Arizona Gov. Jan Brewer, who faces a tough re-election battle and growing anger in the state over illegal immigrants, is nearing a deadline to act on the sweeping measure, which would make it a crime under state law to be in the country illegally. It would also require local police officers to question people about their immigration status if there is reason to suspect they are illegal.
Brewer has until Saturday to decide whether to sign the measure, veto it or allow it to become law without her signature. She's under intense pressure from anti-immigration groups and lawmakers in her own party to sign the bill, but has given no indication what she will do.
Civil rights activists have said the bill would lead to racial profiling and deter Hispanics from reporting crimes. Hundreds of Hispanics protested the legislation at the State Capitol complex on Thursday.
The bill's sponsor, Republican Sen. Russell Pearce of Mesa, said it would remove "political handcuffs" from police and help drive illegal immigrants from the state.
"Illegal is illegal," said Pearce, a driving force on the issue in Arizona. "We'll have less crime. We'll have lower taxes. We'll have safer neighborhoods. We'll have shorter lines in the emergency rooms. We'll have smaller classrooms."
Arizona has an estimated 460,000 illegal immigrants and is the nation's busiest border crossing point, with the harsh, remote desert serving as the illegal gateway for thousands of Mexicans and Central Americans.
Other provisions of the bill allow lawsuits against government agencies that hinder enforcement of immigration laws, and make it illegal to hire illegal immigrants for day labor or knowingly transport them.
The bill would take effect 90 days after the current legislative session ends if it becomes law.

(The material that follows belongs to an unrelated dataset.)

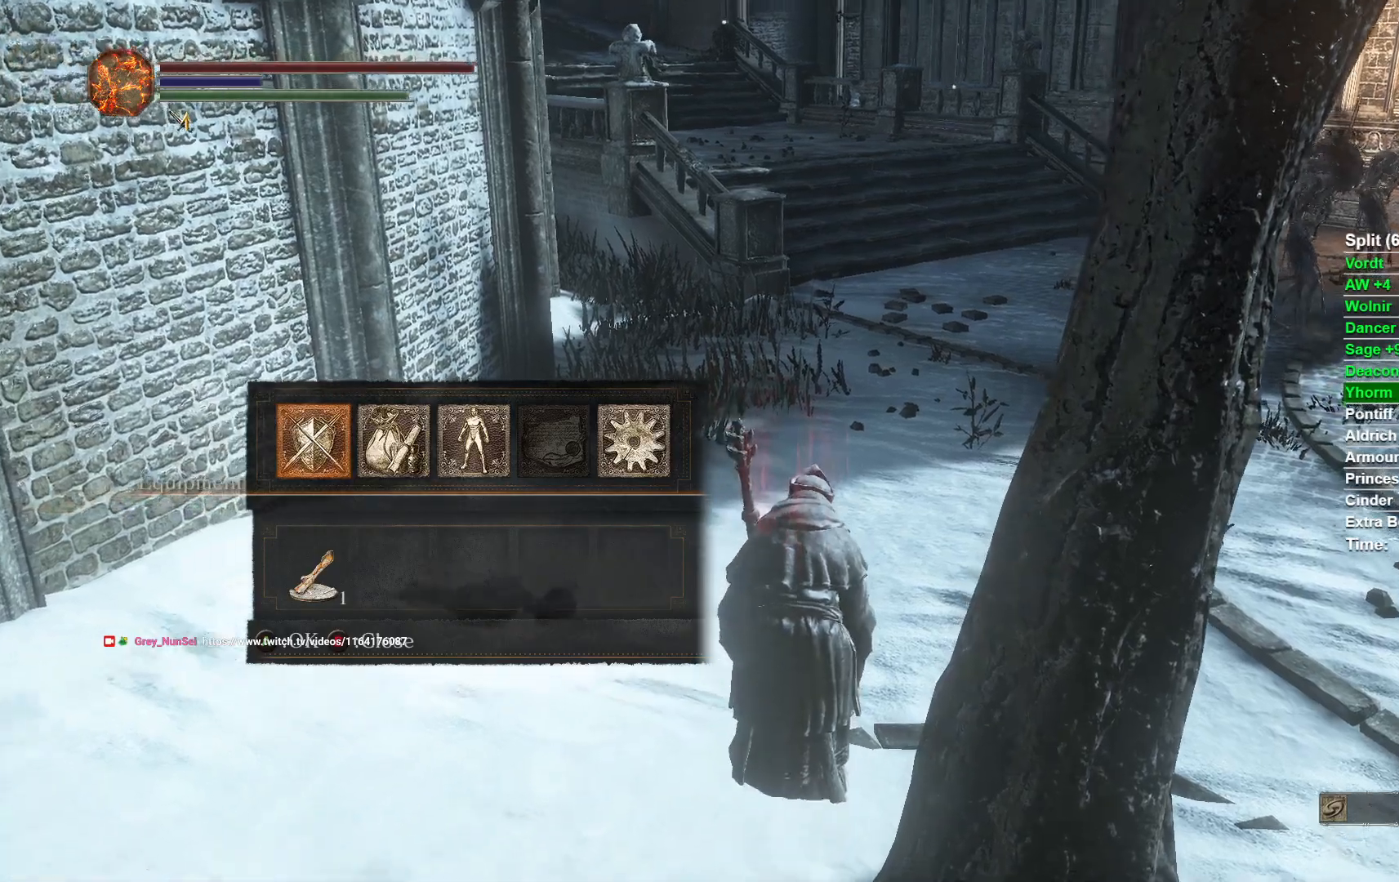
{"buttons": [], "left_stick": "up", "right_stick": "center"}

Brewer faces a contested Aug. 24 Republican primary election, and one of her opponents, State Treasurer Dean Martin, has called on her to sign the legislation.
Also, the March 27 shooting death of rancher Bob Krentz on his property in southeastern Arizona has brought illegal immigration and border security into greater focus in the state. Authorities believe Krentz was killed by an illegal border crosser.

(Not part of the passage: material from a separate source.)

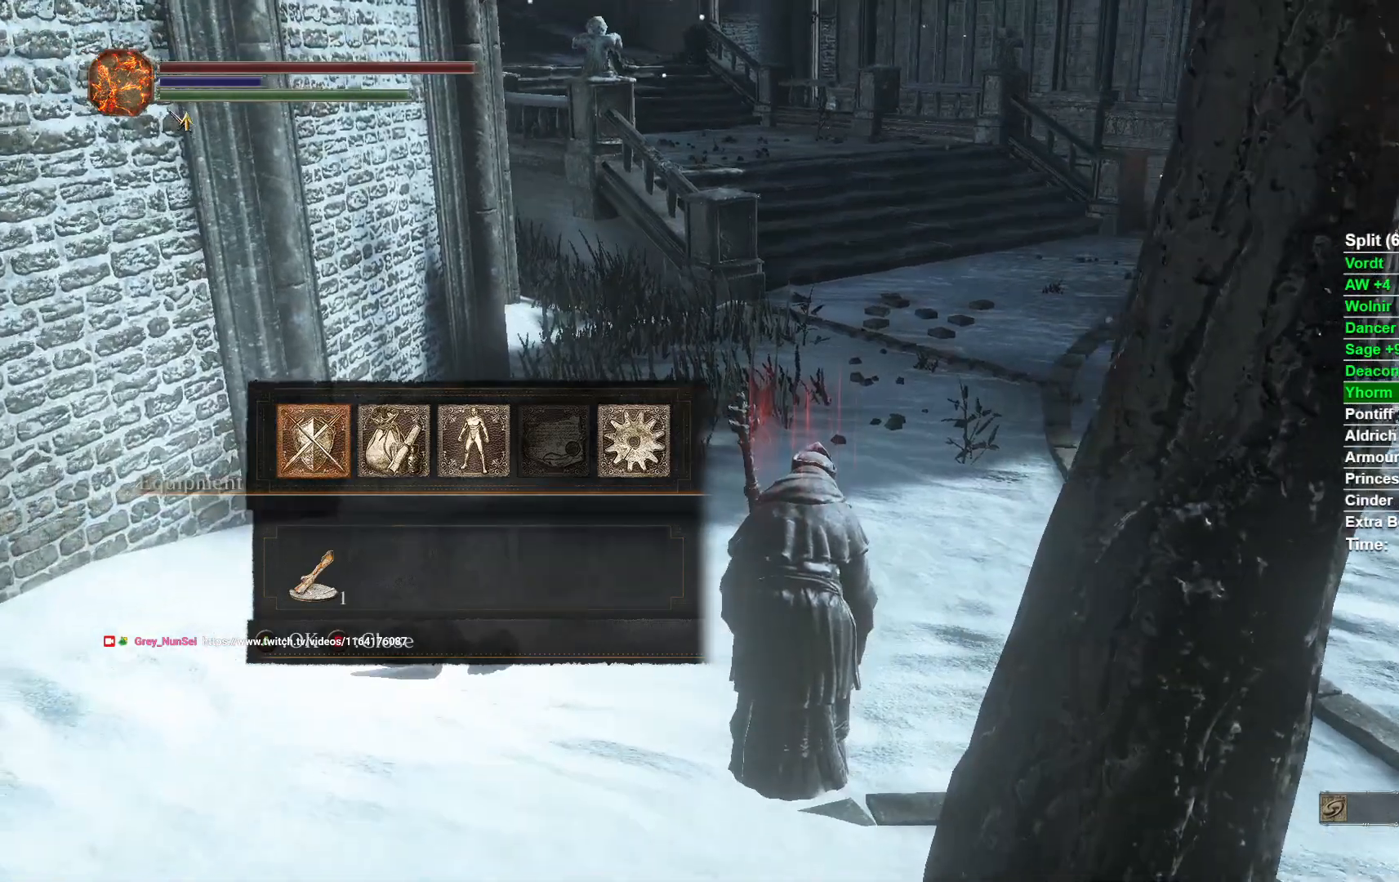
{"buttons": [], "left_stick": "up", "right_stick": "center"}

Since the shooting, Brewer and other officeholders and candidates have toured the state's border with Mexico. On Thursday, she ordered a reallocation of state National Guard and law enforcement resources and called on the federal government to deploy National Guard troops.
Arizona has previously passed a variety of get-tough measures dealing with illegal immigration.
Brewer's predecessor, Janet Napolitano, a Democrat who is now President Barack Obama's Homeland Security secretary, vetoed proposals similar to the bill just approved by the Legislature.
But she signed a 2007 law that imposes sanctions against employers who knowingly hire illegal immigrants. Other state laws make human smuggling a state crime and restrict illegal immigrants' eligibility for public services.
The Mexican-American Legal Defense and Education Fund said the bill before Brewer is unconstitutional because regulation of immigration is a federal responsibility.
Others urging Brewer to veto the bill include Catholic bishops, New Mexico Gov. Bill Richardson, a Democrat, and Arizona Attorney General Terry Goddard, the Democratic Party's presumptive nominee for governor. Mexico's embassy also has voiced concerns about racial profiling.
A Phoenix Law Enforcement Association representative acknowledged that racial profiling can occur but said fears associated with the bill are unfounded.
"We're not targeting any particular group," said Levi Bolton, a retired police detective. "Cops are not here to do these things to you."